= Twilight Wish Foundation =

Twilight Wish Foundation is an American 501(c)(3) nonprofit organization granting wishes to low-income senior citizens and older adults living at nursing facilities. The organization was founded in 2003 and since then has focused on improving quality of life for seniors through both practical assistance and experiences.

== Founding ==
The Twilight Wish Foundation was founded in 2003 by Cass Forkin in Bucks County, Pennsylvania. It is reported that the founder began the organization after assisting elderly women who struggled to pay for a meal. At the time of its founding, few national nonprofits focused specifically on wish-granting for seniors, especially low-income seniors. The organization expanded from a volunteer-run effort into a nonprofit with chapters operating in multiple U.S. states.

== Mission and eligibility ==
The foundation grants wishes to individuals aged 65 or older who meet income requirements or reside in long-term care facilities. Requests may include travel, experiences, medical or mobility assistance, or household items. Eligibility and wish approval are determined through an application and review process.

== History and Activities ==
Twilight Wish Foundation grants wishes through local chapters and volunteers. In 2011, the foundation organized and funded a cross-country trip for an 82-year-old woman who traveled more than 6,000 miles in an 18-wheeler, which was described as the organization's largest wish to date.

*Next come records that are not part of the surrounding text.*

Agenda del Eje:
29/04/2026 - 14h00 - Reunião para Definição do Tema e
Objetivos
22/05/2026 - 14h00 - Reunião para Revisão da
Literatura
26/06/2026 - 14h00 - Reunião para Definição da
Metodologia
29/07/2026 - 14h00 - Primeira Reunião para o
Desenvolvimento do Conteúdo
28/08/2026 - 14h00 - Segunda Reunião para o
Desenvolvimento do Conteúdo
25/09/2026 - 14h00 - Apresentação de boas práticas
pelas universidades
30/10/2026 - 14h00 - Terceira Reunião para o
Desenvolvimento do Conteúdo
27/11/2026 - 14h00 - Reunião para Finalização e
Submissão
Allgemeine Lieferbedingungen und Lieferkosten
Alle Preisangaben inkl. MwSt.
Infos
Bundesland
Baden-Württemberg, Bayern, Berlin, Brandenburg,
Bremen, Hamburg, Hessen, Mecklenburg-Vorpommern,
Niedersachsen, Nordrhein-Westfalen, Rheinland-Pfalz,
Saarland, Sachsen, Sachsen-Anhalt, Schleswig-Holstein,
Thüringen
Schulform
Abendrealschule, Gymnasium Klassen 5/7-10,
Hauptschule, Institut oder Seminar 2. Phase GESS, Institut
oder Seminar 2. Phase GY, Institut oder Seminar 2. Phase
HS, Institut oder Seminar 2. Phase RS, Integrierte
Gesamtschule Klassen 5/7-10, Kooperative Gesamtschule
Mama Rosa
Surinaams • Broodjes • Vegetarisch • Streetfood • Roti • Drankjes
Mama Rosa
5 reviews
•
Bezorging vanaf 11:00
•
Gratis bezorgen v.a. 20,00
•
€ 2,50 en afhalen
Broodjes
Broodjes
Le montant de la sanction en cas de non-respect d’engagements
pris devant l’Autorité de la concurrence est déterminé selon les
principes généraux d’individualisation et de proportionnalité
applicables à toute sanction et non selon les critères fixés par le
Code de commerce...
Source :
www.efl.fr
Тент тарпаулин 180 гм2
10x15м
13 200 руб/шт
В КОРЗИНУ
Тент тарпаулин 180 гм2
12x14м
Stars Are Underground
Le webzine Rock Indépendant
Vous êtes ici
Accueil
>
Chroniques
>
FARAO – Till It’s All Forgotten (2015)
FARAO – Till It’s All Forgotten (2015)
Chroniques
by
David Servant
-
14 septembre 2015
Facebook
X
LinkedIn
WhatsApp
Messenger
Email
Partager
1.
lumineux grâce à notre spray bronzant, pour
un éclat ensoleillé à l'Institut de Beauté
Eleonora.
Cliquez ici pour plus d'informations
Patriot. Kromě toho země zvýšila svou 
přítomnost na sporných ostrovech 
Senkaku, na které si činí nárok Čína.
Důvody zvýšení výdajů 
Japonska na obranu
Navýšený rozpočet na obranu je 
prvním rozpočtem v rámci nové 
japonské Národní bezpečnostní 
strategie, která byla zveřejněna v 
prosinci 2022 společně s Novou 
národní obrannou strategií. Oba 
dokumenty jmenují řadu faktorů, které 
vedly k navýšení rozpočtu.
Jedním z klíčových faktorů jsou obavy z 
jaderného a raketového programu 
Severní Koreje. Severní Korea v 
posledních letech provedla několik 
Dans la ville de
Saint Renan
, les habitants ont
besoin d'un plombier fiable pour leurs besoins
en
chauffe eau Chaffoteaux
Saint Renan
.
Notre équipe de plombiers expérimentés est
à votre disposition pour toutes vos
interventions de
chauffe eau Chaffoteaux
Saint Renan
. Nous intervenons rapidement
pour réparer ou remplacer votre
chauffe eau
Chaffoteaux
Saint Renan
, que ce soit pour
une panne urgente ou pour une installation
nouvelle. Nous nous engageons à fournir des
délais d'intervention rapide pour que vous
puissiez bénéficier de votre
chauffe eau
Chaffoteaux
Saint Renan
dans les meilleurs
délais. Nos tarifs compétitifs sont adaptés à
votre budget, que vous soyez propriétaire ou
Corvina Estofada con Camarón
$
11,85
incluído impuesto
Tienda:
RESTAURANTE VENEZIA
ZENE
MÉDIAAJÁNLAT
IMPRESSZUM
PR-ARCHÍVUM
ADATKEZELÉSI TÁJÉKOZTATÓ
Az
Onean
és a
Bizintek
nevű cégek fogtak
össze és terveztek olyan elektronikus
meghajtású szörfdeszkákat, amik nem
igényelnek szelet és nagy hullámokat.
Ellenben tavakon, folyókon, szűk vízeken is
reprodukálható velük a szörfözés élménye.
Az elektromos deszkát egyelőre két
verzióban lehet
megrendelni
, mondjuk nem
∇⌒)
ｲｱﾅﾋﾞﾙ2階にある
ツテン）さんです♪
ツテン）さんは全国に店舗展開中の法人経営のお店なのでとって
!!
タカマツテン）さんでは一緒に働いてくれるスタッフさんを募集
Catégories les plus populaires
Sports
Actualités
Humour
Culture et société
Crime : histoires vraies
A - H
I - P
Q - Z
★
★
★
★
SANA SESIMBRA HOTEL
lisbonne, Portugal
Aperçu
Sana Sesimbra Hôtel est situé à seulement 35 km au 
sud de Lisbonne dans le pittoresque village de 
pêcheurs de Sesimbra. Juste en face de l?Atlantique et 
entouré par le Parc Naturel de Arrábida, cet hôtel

In 2015, the foundation supported a former World War II aircraft worker, known as a “Rosie the Riveter,” in attending a national reunion in California.

In 2023, founder Cass Forkin was named one of L’Oréal Paris Women of Worth, a national recognition program honoring nonprofit leaders. The award included a grant awarded to the Twilight Wish Foundation.

In 2024, the organization assisted a Vietnam War veteran in Connecticut in publicly recording and sharing his military experiences for the first time. That same year, the foundation arranged travel for a hospice patient from Georgia to visit Graceland in Memphis, Tennessee. Later, the foundation partnered with a commercial bakery in Louisville, Kentucky, to fulfill a wish for an 88-year-old Army veteran to tour a modern bread production facility. Another wish included facilitating travel for a resident of a long-term care facility in North Carolina to meet entertainer Donny Osmond in Las Vegas.

In 2025, the foundation organized a group visit for senior residents of a Connecticut housing complex to the Mystic Aquarium.